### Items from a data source

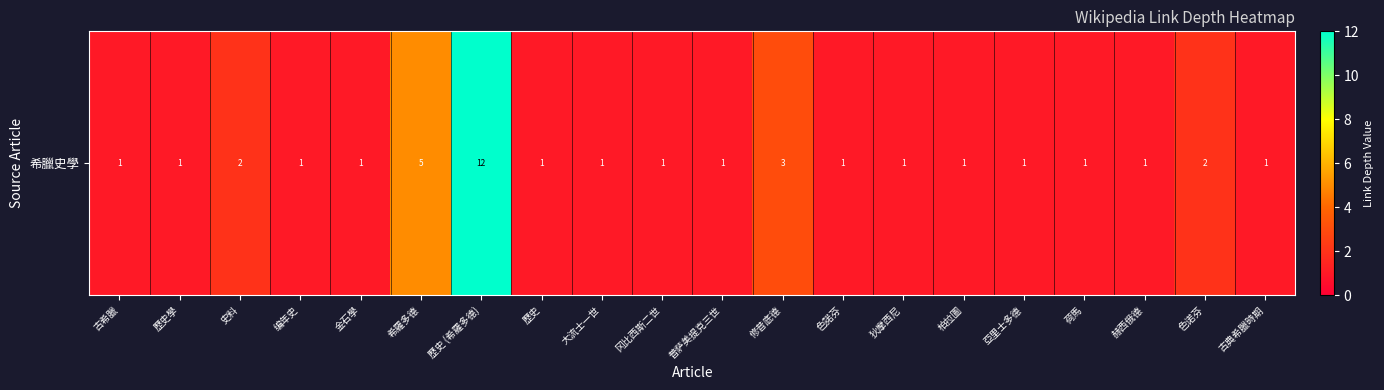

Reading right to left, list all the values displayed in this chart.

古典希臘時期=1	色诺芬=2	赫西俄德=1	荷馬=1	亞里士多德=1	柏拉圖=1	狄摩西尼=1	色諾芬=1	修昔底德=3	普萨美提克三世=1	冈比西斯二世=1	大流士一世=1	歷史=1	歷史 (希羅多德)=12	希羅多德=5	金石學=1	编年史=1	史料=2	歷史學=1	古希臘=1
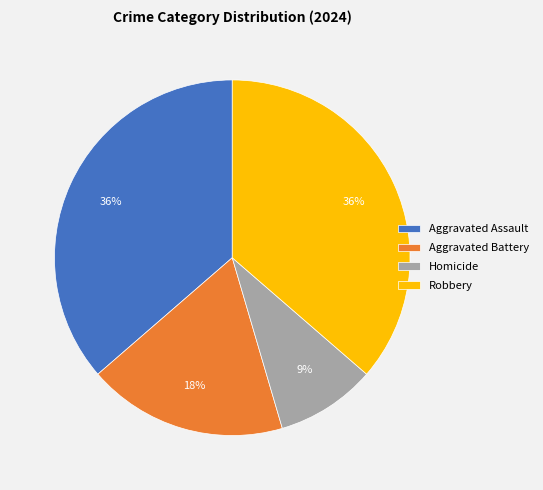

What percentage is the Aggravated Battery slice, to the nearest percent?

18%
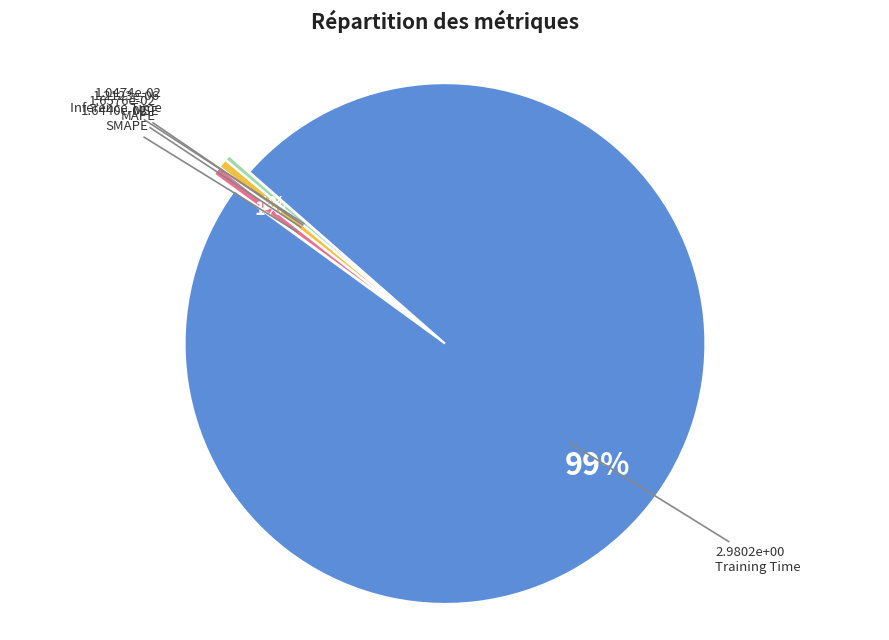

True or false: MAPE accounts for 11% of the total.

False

### WORK ITEM
Return the lines of the data above from the one containing "What percentage is" through the end of the data, reproducing each line unchanged, and omit the picture placeholders.

### SOLUTION BELOW
What percentage is the Aggravated Battery slice, to the nearest percent?

18%

True or false: MAPE accounts for 11% of the total.

False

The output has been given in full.